Todt: Stawka F1 powinna liczyć 12 zespołów

Prezes FIA dodaje, że póki co żaden kandydat nie zdołał przekonać do siebie władz sportu.
03.01.2017:55
Nataniel Piórkowski
1117wyświetlenia
Embed from Getty Images

Jean Todt opowiada się za otwarciem Formuły 1 na nowe zespoły, jeśli te będą w stanie przekonać FIA i Liberty Media co do swoich planów finansowych i modelu funkcjonowania.

W mediach pojawiają się doniesienia o kandydatach zainteresowanych startami w Formule 1. Najczęściej wymienia się w tym kontekście Pantherę i Camposa. Władze sportu chcą jednak za wszelką cenę uniknąć powtórki z obecnej dekady, która przyniosła upadek trzech nowych ekip: HRT, Caterhama i Manora.
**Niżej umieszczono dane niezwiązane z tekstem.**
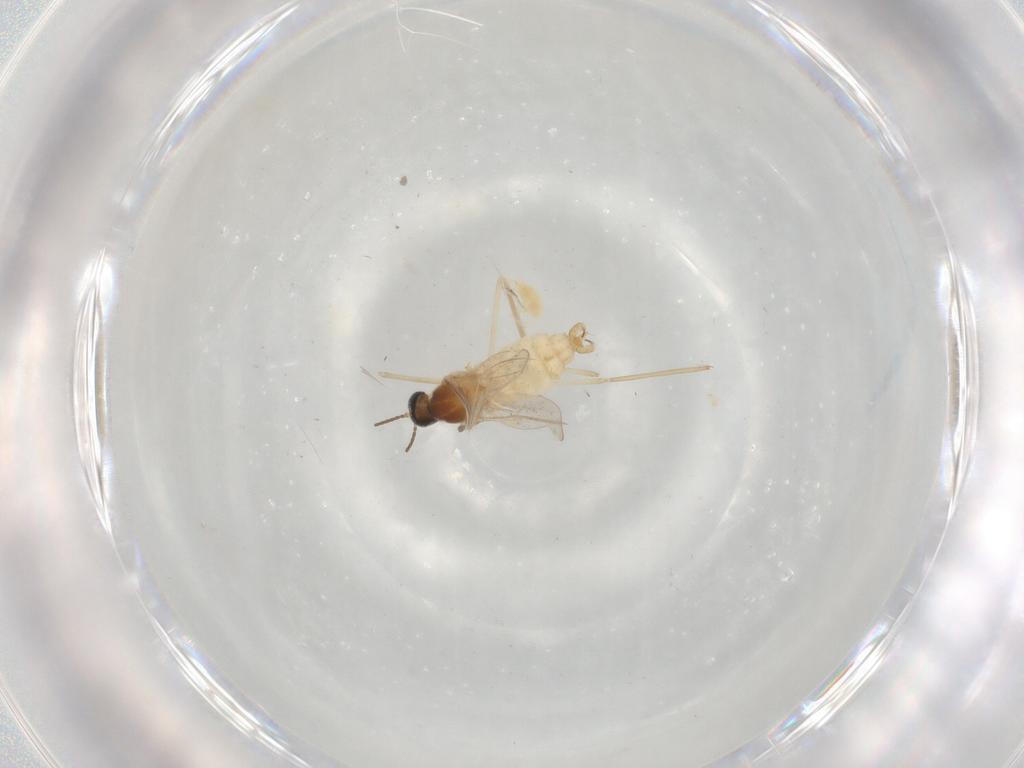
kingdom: Animalia
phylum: Arthropoda
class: Insecta
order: Diptera
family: Cecidomyiidae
Z perspektywy właściciela praw komercyjnych, Liberty jest organizacją mającą kontakt z zespołami, odpowiadającą za zapewnianie im finansów. Są pod tym względem bardzo dobrzy - nie można im niczego zarzucić. Z punktu widzenia regulatora i organu odpowiadającego za przepisy, FIA preferowałaby stawkę z dwunastoma zespołami - zaznaczył Todt.
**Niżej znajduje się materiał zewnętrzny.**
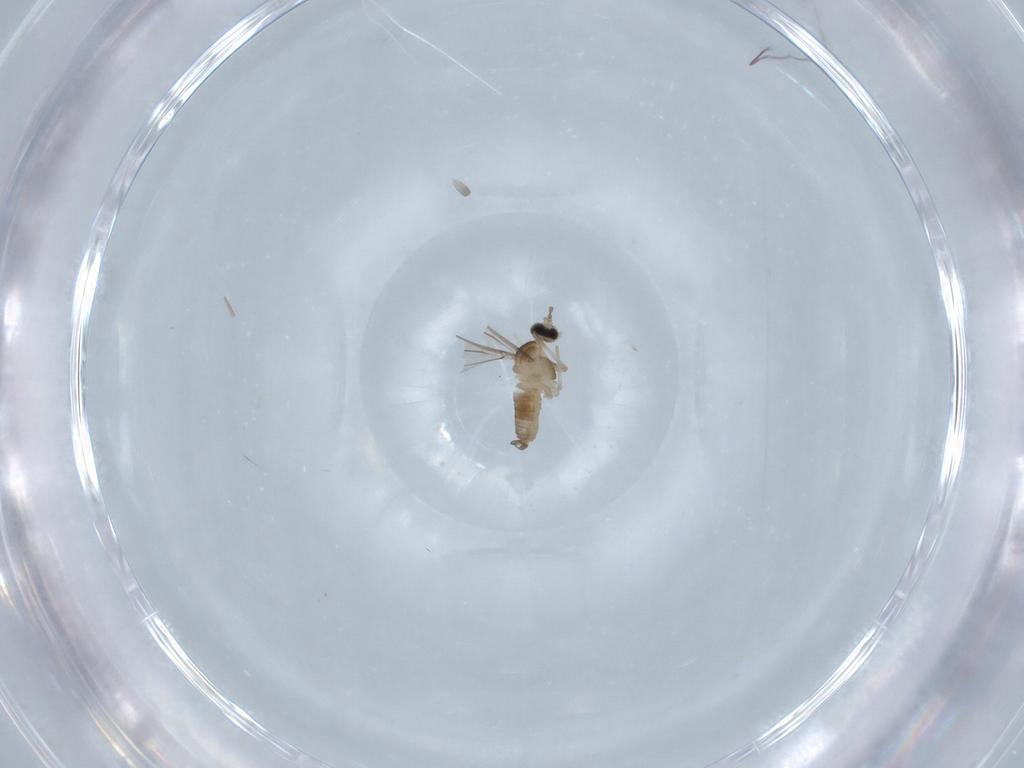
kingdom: Animalia
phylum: Arthropoda
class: Insecta
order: Diptera
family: Cecidomyiidae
Zdaję sobie sprawę z tego, że zwiększenie liczby stajni mogłoby zachwiać wartością ekip, które są już obecne w Formule 1. Dla nich i dla Liberty, które poczyniło już wielkie inwestycje, bardziej optymalne byłoby utrzymanie status quo. Jeśli mamy otwierać się na nowe zespoły, to musimy wypracować odpowiednie rozwiązania systemowe.
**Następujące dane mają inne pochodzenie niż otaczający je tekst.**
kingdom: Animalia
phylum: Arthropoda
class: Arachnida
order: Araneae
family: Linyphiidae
Chase i ja mamy interesujące propozycje w tym zakresie. Mamy też zespoły, które chciałyby wejść do Formuły 1, ale na ten moment żaden z nich nie przekonał nas co do swojej solidności.

Jeśli zyskamy pewność, że dana ekipa chce dołączyć do stawki i ma poważne podejście, to byłbym bardzo zadowolony mając nawet dwanaście zespołów. Moim zdaniem taka jest właśnie optymalna liczba uczestników mistrzostw świata. Mówiąc to chcę jednak jasno zaznaczyć, że model z dziesięcioma zespołami może się sprawdzać o ile tylko są to konkurencyjne teamy.